La séparation isotopique par diffusion gazeuse est très gourmande en énergie : environ 2 400 kWh par UTS. Pour alimenter l’usine Georges Besse à sa pleine capacité de production de 10,8 millions d’UTS par an, la production de trois des quatre réacteurs d’EDF de 900 MWe situés sur le même site de Tricastin était ainsi absorbée.

Arrivant en fin de vie, l’usine Georges Besse a été progressivement remplacée en 2011/2012 par l'usine Georges Besse II, située à proximité, qui utilise le procédé de centrifugation mieux adapté aux conditions économiques et industrielles actuelles.

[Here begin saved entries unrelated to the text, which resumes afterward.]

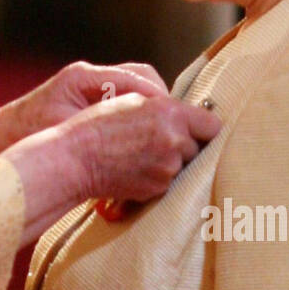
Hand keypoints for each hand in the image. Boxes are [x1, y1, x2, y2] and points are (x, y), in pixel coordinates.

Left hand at [0, 61, 168, 153]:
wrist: (3, 137)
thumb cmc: (28, 135)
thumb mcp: (64, 130)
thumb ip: (101, 124)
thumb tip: (144, 124)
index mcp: (85, 78)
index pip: (136, 77)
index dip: (159, 98)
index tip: (176, 117)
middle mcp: (91, 76)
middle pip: (143, 76)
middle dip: (163, 100)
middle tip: (177, 123)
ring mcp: (92, 85)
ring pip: (138, 86)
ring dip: (154, 106)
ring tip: (166, 130)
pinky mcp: (92, 97)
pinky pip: (127, 98)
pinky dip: (141, 113)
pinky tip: (148, 134)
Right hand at [5, 92, 220, 248]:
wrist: (76, 159)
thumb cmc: (99, 124)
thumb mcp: (133, 101)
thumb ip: (167, 108)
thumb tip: (192, 119)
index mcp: (171, 113)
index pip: (213, 125)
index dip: (203, 127)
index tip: (195, 128)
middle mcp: (174, 141)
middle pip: (198, 147)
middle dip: (184, 144)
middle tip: (157, 140)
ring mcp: (167, 168)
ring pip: (183, 164)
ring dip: (171, 160)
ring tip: (141, 153)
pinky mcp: (158, 188)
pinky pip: (168, 180)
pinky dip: (157, 175)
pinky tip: (135, 167)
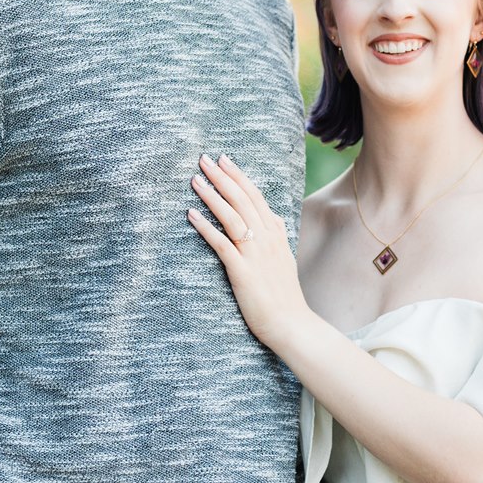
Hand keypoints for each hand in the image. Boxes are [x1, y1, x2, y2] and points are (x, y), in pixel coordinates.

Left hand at [188, 154, 311, 349]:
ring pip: (231, 216)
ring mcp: (255, 254)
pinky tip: (191, 214)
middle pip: (242, 199)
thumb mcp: (285, 258)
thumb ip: (278, 237)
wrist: (291, 323)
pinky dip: (205, 227)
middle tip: (204, 159)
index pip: (255, 196)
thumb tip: (274, 219)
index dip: (238, 176)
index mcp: (276, 234)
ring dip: (212, 195)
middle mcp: (266, 238)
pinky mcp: (242, 271)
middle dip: (222, 177)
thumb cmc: (284, 295)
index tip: (224, 160)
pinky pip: (221, 244)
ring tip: (195, 180)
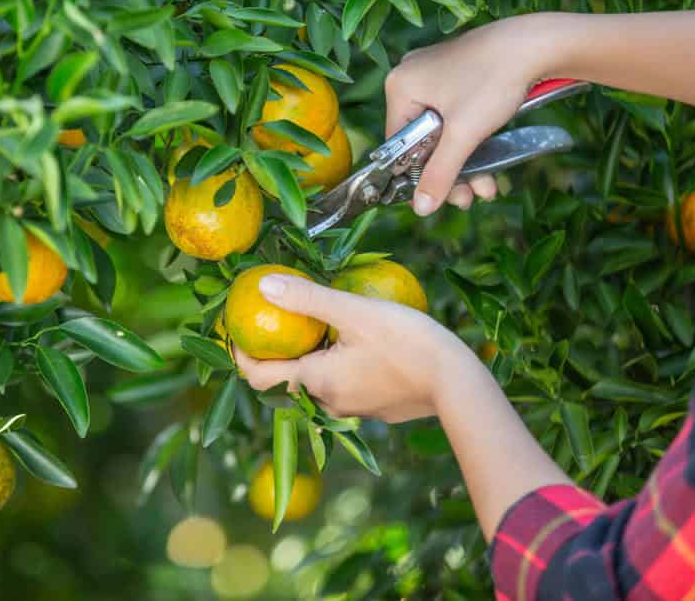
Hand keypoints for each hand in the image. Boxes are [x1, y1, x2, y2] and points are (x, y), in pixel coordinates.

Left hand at [232, 272, 480, 422]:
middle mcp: (329, 403)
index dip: (240, 355)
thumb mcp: (354, 311)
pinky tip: (351, 341)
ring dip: (308, 358)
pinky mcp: (379, 408)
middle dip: (275, 353)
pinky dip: (336, 365)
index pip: (258, 377)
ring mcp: (356, 410)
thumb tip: (264, 284)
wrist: (460, 384)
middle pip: (286, 380)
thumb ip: (307, 298)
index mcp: (315, 382)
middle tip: (272, 321)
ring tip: (313, 326)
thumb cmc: (407, 343)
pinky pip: (345, 386)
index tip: (234, 332)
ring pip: (318, 383)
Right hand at [385, 13, 558, 214]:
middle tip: (468, 198)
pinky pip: (455, 116)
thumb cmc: (494, 80)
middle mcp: (411, 76)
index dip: (420, 174)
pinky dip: (470, 138)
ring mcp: (434, 73)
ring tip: (486, 186)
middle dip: (450, 172)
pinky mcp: (457, 74)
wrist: (537, 43)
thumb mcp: (464, 134)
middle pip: (422, 141)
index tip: (442, 196)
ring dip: (465, 161)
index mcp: (400, 86)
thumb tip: (421, 209)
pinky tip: (490, 159)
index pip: (399, 143)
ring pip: (443, 132)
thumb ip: (440, 173)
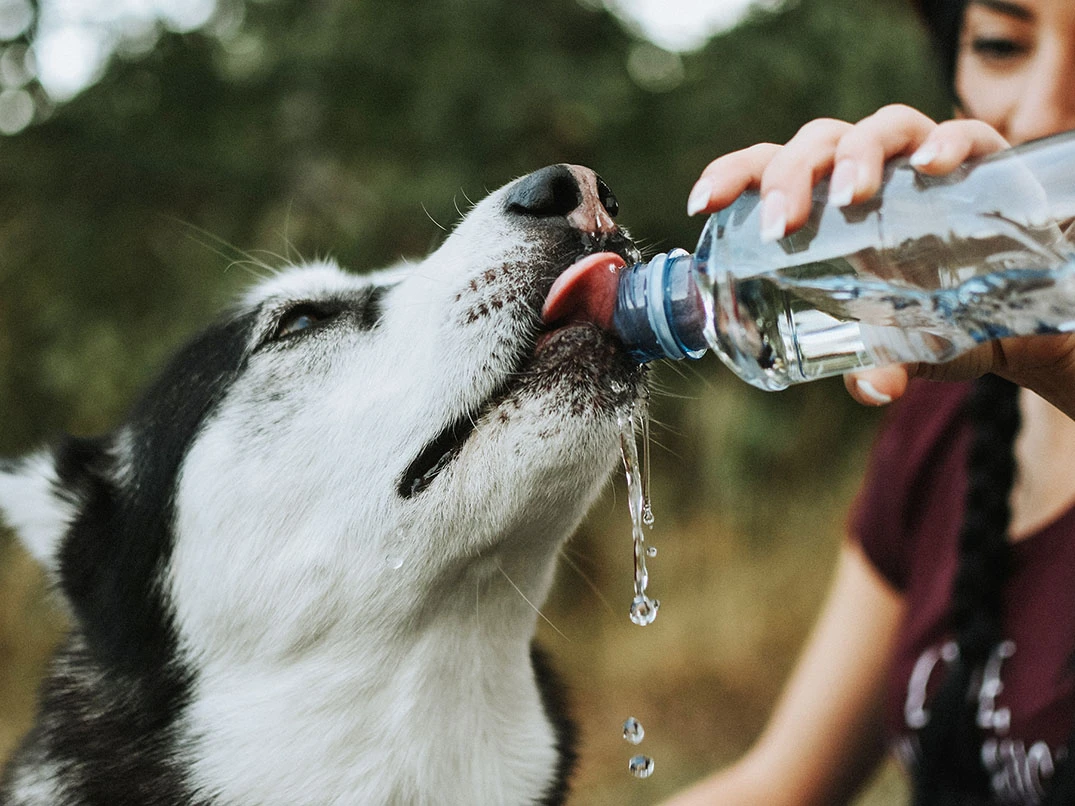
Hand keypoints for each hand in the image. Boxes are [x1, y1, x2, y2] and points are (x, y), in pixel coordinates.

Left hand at [687, 105, 1074, 419]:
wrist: (1014, 312)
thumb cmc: (932, 316)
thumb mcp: (898, 345)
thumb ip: (877, 363)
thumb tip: (873, 388)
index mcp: (825, 205)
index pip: (768, 170)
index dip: (732, 177)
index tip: (702, 204)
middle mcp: (868, 172)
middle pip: (818, 143)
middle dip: (791, 176)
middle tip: (783, 224)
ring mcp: (922, 162)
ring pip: (881, 127)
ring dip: (858, 154)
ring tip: (850, 195)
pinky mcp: (983, 161)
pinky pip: (965, 135)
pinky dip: (948, 143)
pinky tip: (932, 167)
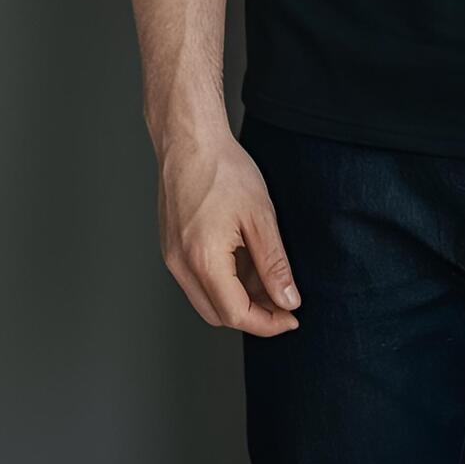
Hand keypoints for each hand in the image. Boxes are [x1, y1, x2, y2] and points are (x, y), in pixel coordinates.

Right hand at [156, 129, 301, 336]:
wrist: (190, 140)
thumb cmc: (223, 170)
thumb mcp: (260, 217)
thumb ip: (274, 264)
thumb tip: (288, 300)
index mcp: (204, 261)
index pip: (237, 315)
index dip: (268, 323)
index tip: (292, 318)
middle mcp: (181, 266)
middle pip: (218, 315)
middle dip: (253, 315)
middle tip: (283, 301)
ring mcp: (173, 257)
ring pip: (207, 299)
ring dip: (238, 299)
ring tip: (268, 278)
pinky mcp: (172, 246)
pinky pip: (197, 279)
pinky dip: (223, 281)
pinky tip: (245, 261)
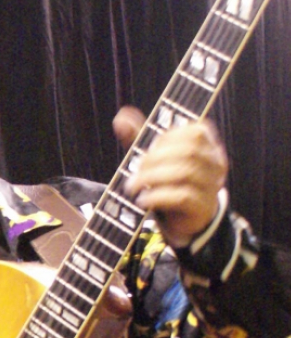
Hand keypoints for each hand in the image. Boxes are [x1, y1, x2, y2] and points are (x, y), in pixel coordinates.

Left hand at [114, 105, 227, 247]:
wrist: (183, 220)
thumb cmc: (169, 181)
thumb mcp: (154, 157)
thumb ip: (140, 136)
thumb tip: (121, 117)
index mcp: (208, 145)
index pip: (193, 133)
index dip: (166, 140)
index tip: (146, 151)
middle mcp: (216, 163)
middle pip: (189, 152)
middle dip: (155, 159)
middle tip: (134, 171)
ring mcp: (213, 185)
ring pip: (186, 173)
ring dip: (152, 178)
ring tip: (132, 186)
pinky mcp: (203, 207)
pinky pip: (183, 197)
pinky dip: (158, 196)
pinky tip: (142, 200)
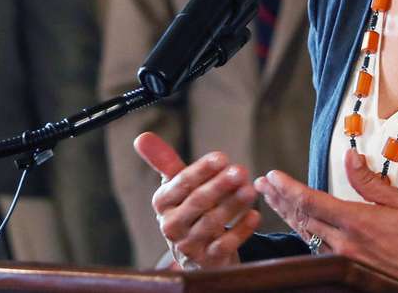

L'usine Georges Besse II a représenté un investissement global de 3 milliards d'euros, ce qui en fait l'un des plus importants projets industriels de la décennie. La conception modulaire de l’usine Georges Besse II permettra une montée en puissance progressive de la capacité de production adéquate avec les besoins du marché. Chaque module a une capacité de production unitaire d’environ 500 000 UTS/an.

Passé et présent
Futur

Avec les matériaux maîtrisés aujourd’hui, l’ultracentrifugation est proche de son asymptote technologique et semble près d’avoir épuisé ses possibilités de progrès en performances et en coût. La structure des coûts d’une usine d’ultracentrifugation est dominée par un fort coût d’investissement et un coût de fonctionnement des plus faibles. La fiabilité des centrifugeuses est excellente pour les modèles ayant atteint la maturité technologique.

Le procédé d’ultracentrifugation consomme près de 50 fois moins d'énergie que celui de diffusion gazeuse.

La séparation isotopique dans une centrifugeuse étant un processus thermodynamique proche de la réversibilité, la consommation en énergie d’une usine d’ultracentrifugation gazeuse est très réduite, de l’ordre de 50 kWh par UTS, soit 50 fois moins qu’une usine de diffusion gazeuse de même capacité. C’est actuellement la technologie d’ultracentrifugation qui permet d’enrichir l’uranium au coût le plus bas. On sait désormais que c’est la technologie qui continuera à se déployer pour remplacer la diffusion gazeuse dans les années à venir (elle fournit 65% de l'uranium enrichi en 2010, part qui pourrait atteindre 93% en 2017 selon les projections actuelles)(2).

En 2016, l’usine George Besse II devrait disposer d’une capacité d'enrichissement totale de 7,5 millions d'UTS/an, extensible en fonction du marché.

Concrètement

Un réacteur à eau sous pression (REP) de 900 MW consomme environ 27 tonnes d’uranium enrichi par an.

Le saviez-vous ?

Après la chute de l’Union soviétique, en 1991, les accords de désarmement nucléaire entre les États-Unis et la Russie ont déversé sur le marché d’énormes quantités d’uranium enrichi à 93%, qu’il a fallu… appauvrir pour pouvoir les utiliser dans les réacteurs.